Two types of serology tests are available—laboratory-based immunoassays and rapid lateral flow immunoassays that can be used near the point of care. Some tests detect total antibodies, whereas others detect specific isotypes (immunoglobulin G [IgG], IgM, IgA).
To reduce the likelihood of a false-positive result and to maximize the positive predictive value (PPV) of a test, the CDC Interim Guidelines for COVID-19 Antibody Testing suggest testing individuals with a high pretest probability, choosing a test with a high specificity, or using an orthogonal testing algorithm so that individuals who are positive by one antibody test are retested with a second antibody test. To satisfy the orthogonal testing algorithm approach, the two antibody tests should have unique design characteristics (eg, different targets).
Nasopharyngeal (NP) specimens are the gold standard for COVID-19 viral detection. Some laboratories may accept alternative specimen types such as saliva, oropharyngeal (OP) swab, mid turbinate swab, or anterior nares swab specimens. Clinicians are advised to check with their performing laboratories for specific specimen requirements.
Recent studies, including one performed by researchers at ARUP and University of Utah Health, found that self-collected saliva and NP swabs collected by healthcare providers are equally effective for detecting SARS-CoV-2. Both saliva and NP swabs are superior to anterior nasal swabs. The study, published in the Journal of Clinical Microbiology, represents one of the largest COVID-19 specimen-type comparisons to date.
Detection rates in specimen types vary from patient to patient and may change over the course of the illness. For example, because of potentially discordant shedding of virus in the upper versus the lower respiratory tract, patients with pneumonia may have negative nasal or OP samples but positive lower airway samples.
Swab specimens should be collected with nasopharyngeal (NP) ultrafine or equivalent swabs. Dacron, polyester-tipped, or any other flocked swabs are acceptable alternatives. Calcium alginate swabs or swabs with wooden shafts are NOT acceptable due to test interference. Viral transport media and universal transport media (VTM/UTM) are the preferred collection systems for swabs. Media types that are equivalent to VTM/UTM are also acceptable.

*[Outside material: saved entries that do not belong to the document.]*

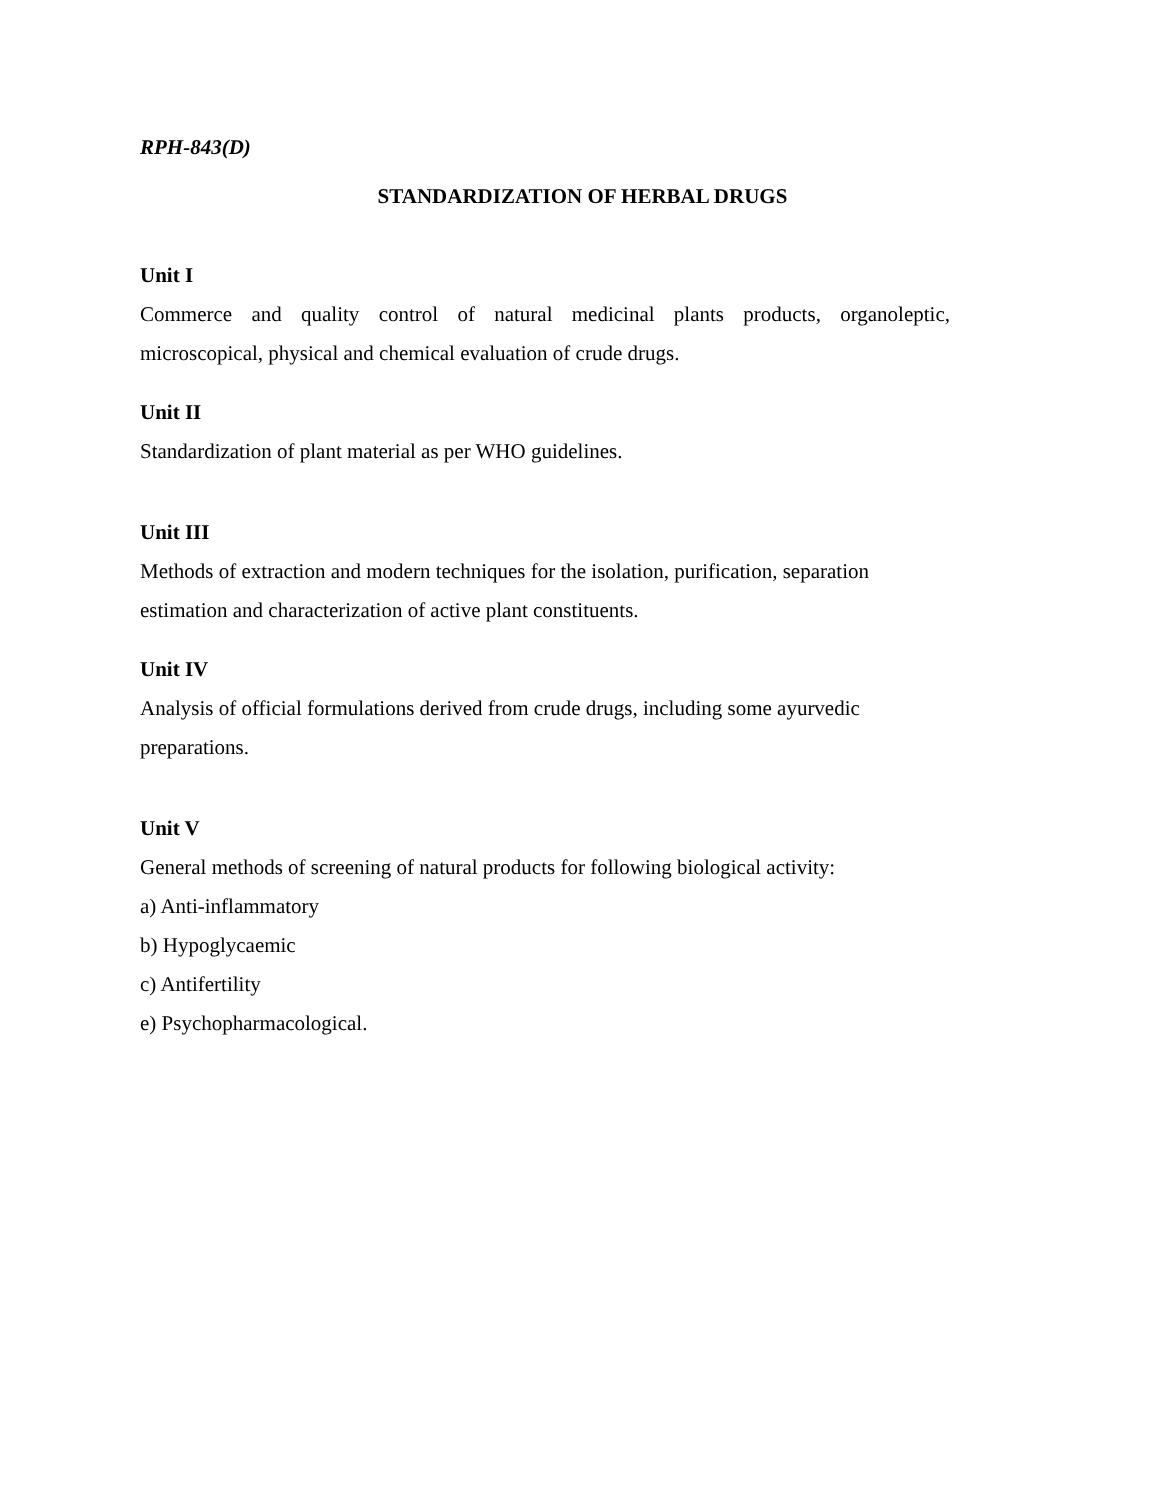RPH-843(D)
STANDARDIZATION OF HERBAL DRUGS
Unit I
Commerce and quality control of natural medicinal plants products, organoleptic, microscopical, physical and chemical evaluation of crude drugs.
Unit II
Standardization of plant material as per WHO guidelines.
Unit III
Methods of extraction and modern techniques for the isolation, purification, separation estimation and characterization of active plant constituents.
Unit IV
Analysis of official formulations derived from crude drugs, including some ayurvedic preparations.
Unit V
General methods of screening of natural products for following biological activity:
a) Anti-inflammatory
b) Hypoglycaemic
c) Antifertility
e) Psychopharmacological.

For alternative transport media, refer to the FDA’s guidance on specimen collection for SARS-CoV-2 molecular diagnostic testing.
Yes, some multipathogen molecular assays can detect SARS-CoV-2. For example, ARUP offers a multipathogen assay that detects and differentiates COVID-19, influenza A/B, and respiratory syncytial virus (RSV). Clinicians are advised to confirm which respiratory viruses are detected by an assay before ordering. The U.S. Food and Drug Administration (FDA) maintains a list of COVID-19 assays with Emergency Use Authorization (EUA).
Variants, including the ones identified in the United Kingdom (UK) and South Africa (SA), may impact molecular tests that utilize genetic targets that include the site of mutation. However, most assays include multiple genetic targets, which allows for redundancy so that natural viral variation is less likely to impact test performance.
ARUP is currently using four nucleic acid amplification assays performed on three different platforms (Thermo Fisher, Roche, and Hologic) to test for SARS-CoV-2. Of these, only the Thermo Fisher assay uses the spike protein (S gene) as a target for SARS-CoV-2 identification. Therefore, only the Thermo Fisher assay is at risk of failing to detect the virus in samples with strains such as the UK or SA variants that contain mutations in the S gene. However, the Thermo Fisher assay utilizes multiple targets, so it still detects variants with S gene mutations. The Roche and Hologic assays do not use the S gene as an amplification target, and their performance is unaffected by S gene mutations.
The Thermo Fisher assay utilizes three gene targets for the detection of SARS-CoV-2 (Orf1ab/O-methyltransferase, N gene, and S gene). For this assay to return a positive result, two of the three targets must be amplified. ARUP has observed a lack of S gene amplification in some variants, including the UK variant, but because of amplification in the other two targets, the assay still yielded a positive result. It is important to note that lack of S gene amplification does not necessarily indicate the presence of the UK or SA variants. Genetic sequencing is required to fully characterize and identify a particular SARS-CoV-2 strain.
There is a possibility that these variants may result in low-positive samples that are positive for only Orf1ab/O-methyltransferase and N gene targets and yield an “inconclusive” result. It is also possible that different variants may result in amplification of the S gene but would be Orf1ab/O-methyltransferase and N gene negative, but these different variants are likely rare at this time.
Most diagnostic assays utilize techniques such as polymerase chain reaction (PCR) and transcription-mediated amplification (TMA) and do not identify specific strains of a virus. For a particular strain to be characterized, the virus must undergo genetic sequencing. Because of this, routine diagnostic testing does not distinguish between wild-type SARS-CoV-2 and its variants, and further analysis using genetic sequencing is required.
Strains such as the United Kingdom (UK) or South African (SA) variants may cause dropout of a particular genetic target, meaning that the site of mutation inhibits amplification. In fact, dropout of S gene amplification in diagnostic testing led researchers to perform sequencing studies and later confirm the presence of the UK variant in the United States.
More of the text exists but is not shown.